Before attempting to specify the level of compensation more precisely, one last objection remains to be cleared away. A critic could argue that lost opportunities should not be taken into account because it is the possibility of appropriation itself which gives rise to the lost opportunity. If no one can appropriate, there is no lost opportunity. n205 The critic could argue that the nonappropriator lost no right or power that could have been exercised had the land remained in the state of nature other than the right to use the fruits of the land -- to pick fruit and drink water from the streams. Thus, compensation measured by the standard of living in the state of nature is all that is morally required.

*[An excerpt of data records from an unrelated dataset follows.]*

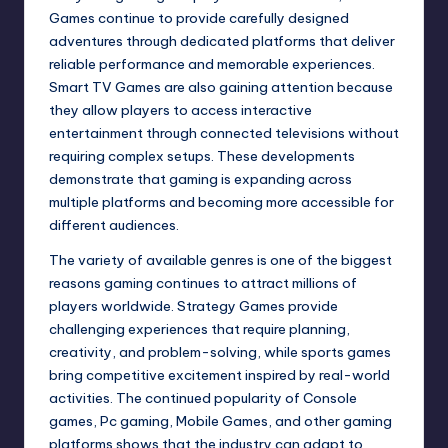
Games continue to provide carefully designed
adventures through dedicated platforms that deliver
reliable performance and memorable experiences.
Smart TV Games are also gaining attention because
they allow players to access interactive
entertainment through connected televisions without
requiring complex setups. These developments
demonstrate that gaming is expanding across
multiple platforms and becoming more accessible for
different audiences.
The variety of available genres is one of the biggest
reasons gaming continues to attract millions of
players worldwide. Strategy Games provide
challenging experiences that require planning,
creativity, and problem-solving, while sports games
bring competitive excitement inspired by real-world
activities. The continued popularity of Console
games, Pc gaming, Mobile Games, and other gaming
platforms shows that the industry can adapt to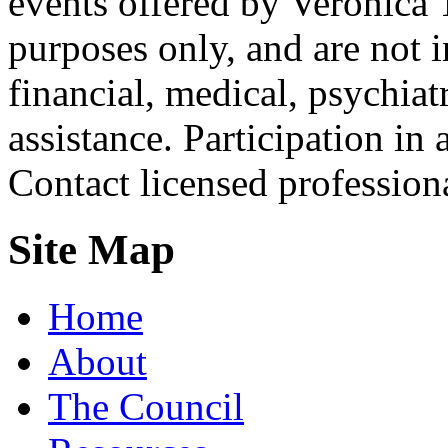
events offered by Veronica 
purposes only, and are not i
financial, medical, psychiatr
assistance. Participation in 
Contact licensed profession
Site Map
Home
About
The Council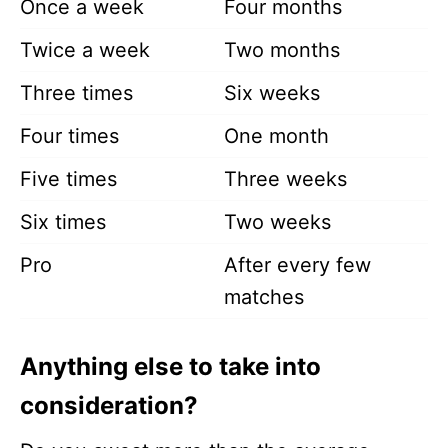
Once a week
Four months
Twice a week
Two months
Three times
Six weeks
Four times
One month
Five times
Three weeks
Six times
Two weeks
Pro
After every few
matches
Anything else to take into
consideration?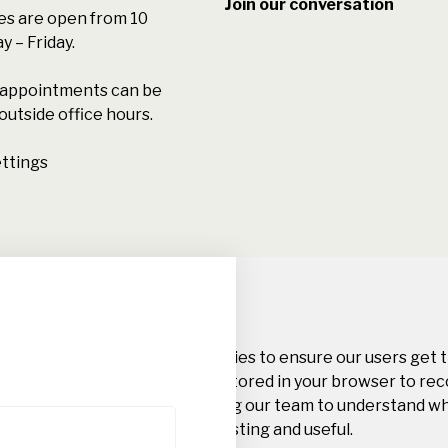
Join our conversation
s are open from 10
 – Friday.
l appointments can be
outside office hours.
ttings
Privacy Overview
This website uses cookies to ensure our users get 
Cookie information is stored in your browser to re
this website and helping our team to understand w
website you find interesting and useful.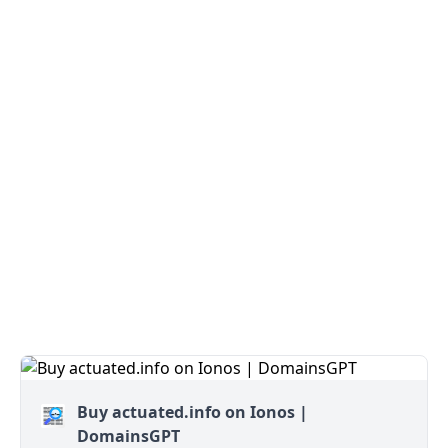
Buy actuated.info on Ionos |
DomainsGPT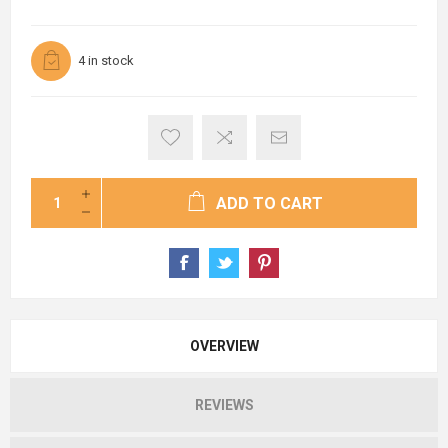
4 in stock
ADD TO CART
OVERVIEW
REVIEWS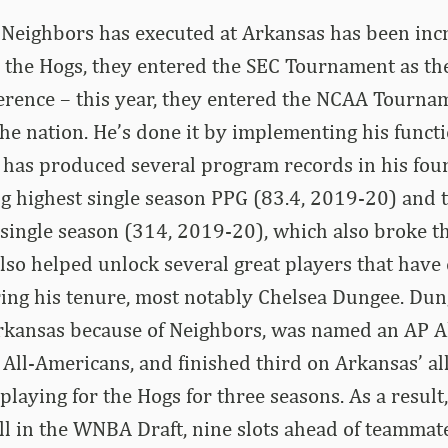
eighbors has executed at Arkansas has been incre
h the Hogs, they entered the SEC Tournament as th
erence – this year, they entered the NCAA Tourna
he nation. He’s done it by implementing his functi
t has produced several program records in his fou
ing highest single season PPG (83.4, 2019-20) and 
a single season (314, 2019-20), which also broke t
also helped unlock several great players that hav
ing his tenure, most notably Chelsea Dungee. Du
Arkansas because of Neighbors, was named an AP A
All-Americans, and finished third on Arkansas’ al
 playing for the Hogs for three seasons. As a resul
all in the WNBA Draft, nine slots ahead of teammat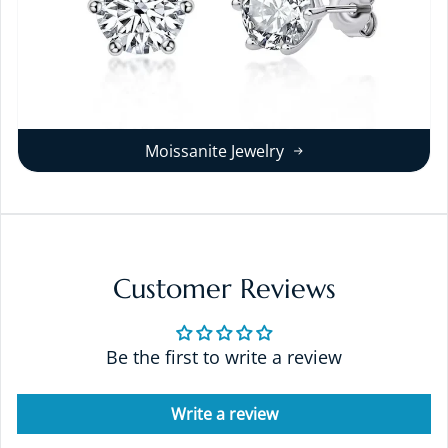
Moissanite Jewelry
Customer Reviews
Be the first to write a review
Write a review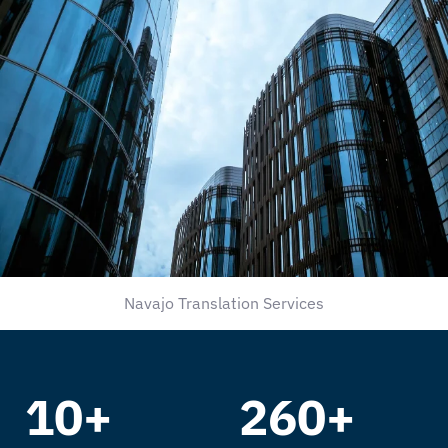
Navajo Translation Services
10+
260+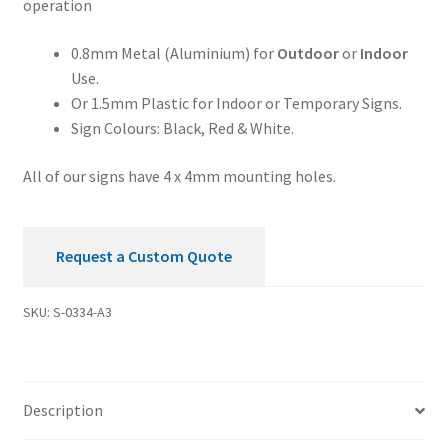
operation
Security
Sign
0.8mm Metal (Aluminium) for
Outdoor
or
Indoor
quantity
Use.
Or 1.5mm Plastic for Indoor or Temporary Signs.
Sign Colours: Black, Red & White.
All of our signs have 4 x 4mm mounting holes.
Request a Custom Quote
SKU:
S-0334-A3
Description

The flaw in this argument is that it provides no reason why we should think that anyone has the right to be an appropriator without sharing the benefits of appropriation with those who could not appropriate. There can be no theory of consent on the part of nonappropriators; no one now living has had the chance to appropriate so there is nothing to relinquish. Even if you do not believe that the nonappropriators had property rights which were taken from them, their freedom of movement and action was circumscribed as a result of the appropriators. If someone, for his own gain, takes away part of another''s freedom, how can he not owe part of that gain as compensation?